Synthetic Biology and Stem Cell Technologies
Companies leveraging synthetic biology and stem cells are adjusting headcounts to align with market demands. GRO Biosciences in Cambridge, Massachusetts, lays off an unspecified number of research staff after raising $60.3 million in July 2024 for its ProGly-Uricase enzyme therapy for severe gout, now seeking strategic alternatives to push it toward Phase I. Bit.bio, a U.K.-based stem cell specialist, downsizes by 25%, leaving about 150 employees to supply wildtype, disease model, and CRISPR-ready human cell lines for research and drug discovery, shifting focus from therapeutics after a $30 million raise in December 2024.
Small-Molecule and RNA-Based Therapeutics
Biotechs in small-molecule and RNA therapeutics are trimming staff to optimize pipelines or shutter entirely. Empress Therapeutics, another Flagship Pioneering outfit, cuts 23 employees—half its team—to streamline as its first small-molecule program nears the clinic, building on genetic insights but yet to file an IND since its 2023 launch. HC Bioscience closes shop, ending its 30-person operation after preclinical studies on a tRNA therapy for hemophilia A faltered due to delivery challenges, opting to wind down rather than pivot. Kiromic BioPharma furloughs 31 staff—nearly all its workers—halting its Deltacel T-cell therapy for non-small cell lung cancer until fresh funding arrives, with just $1.14 million in cash by late 2024.

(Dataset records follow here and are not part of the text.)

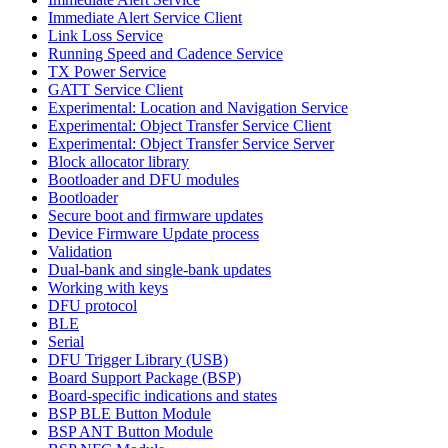
Immediate Alert Service Client
Link Loss Service
Running Speed and Cadence Service
TX Power Service
GATT Service Client
Experimental: Location and Navigation Service
Experimental: Object Transfer Service Client
Experimental: Object Transfer Service Server
Block allocator library
Bootloader and DFU modules
Bootloader
Secure boot and firmware updates
Device Firmware Update process
Validation
Dual-bank and single-bank updates
Working with keys
DFU protocol
BLE
Serial
DFU Trigger Library (USB)
Board Support Package (BSP)
Board-specific indications and states
BSP BLE Button Module
BSP ANT Button Module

Large Pharma: Manufacturing and Portfolio Realignment
Big pharma players are shedding jobs as they close facilities or refocus portfolios. Merck terminates 163 employees at its Pennsylvania Cherokee plant in phases through 2026, part of a 2022 plan to end operations there by late 2024, while investing $1.5 billion in vaccine production sites in Ireland and North Carolina. Novartis, alongside its gene therapy site closure, cuts 427 at its East Hanover HQ from June to October, reflecting a cardiovascular commercialization overhaul, and follows a 330-job reduction tied to MorphoSys site closures. Bristol Myers Squibb lays off 57 at its Redwood City R&D site—focused on the tumor microenvironment—in April, part of a broader $1 billion-plus cost-cutting effort that axed over 2,000 jobs in 2024. Eisai trims 121 U.S. employees (6.8%), including 57 in Nutley, New Jersey, through May, to boost efficiency while targeting cancer, Alzheimer’s, and neurological diseases.
Emerging and Specialty Technologies
Other biotechs with unique platforms are resizing amid uncertainty. CRISPR Therapeutics, known for its gene-editing therapy Casgevy (with Vertex), lays off an undisclosed number from its Boston, San Francisco, and Framingham sites, despite $1.9 billion in cash and strong Casgevy demand. Cytiva, a U.K.-based life sciences tech firm, cuts 85 in Westborough, Massachusetts, through March, possibly tied to its new robotic cell therapy manufacturing partnership with Cellular Origins.
This roundup captures a dynamic moment in biotech and pharma as companies adapt to clinical setbacks, funding needs, and market shifts, reshaping their teams to match their evolving goals in 2025.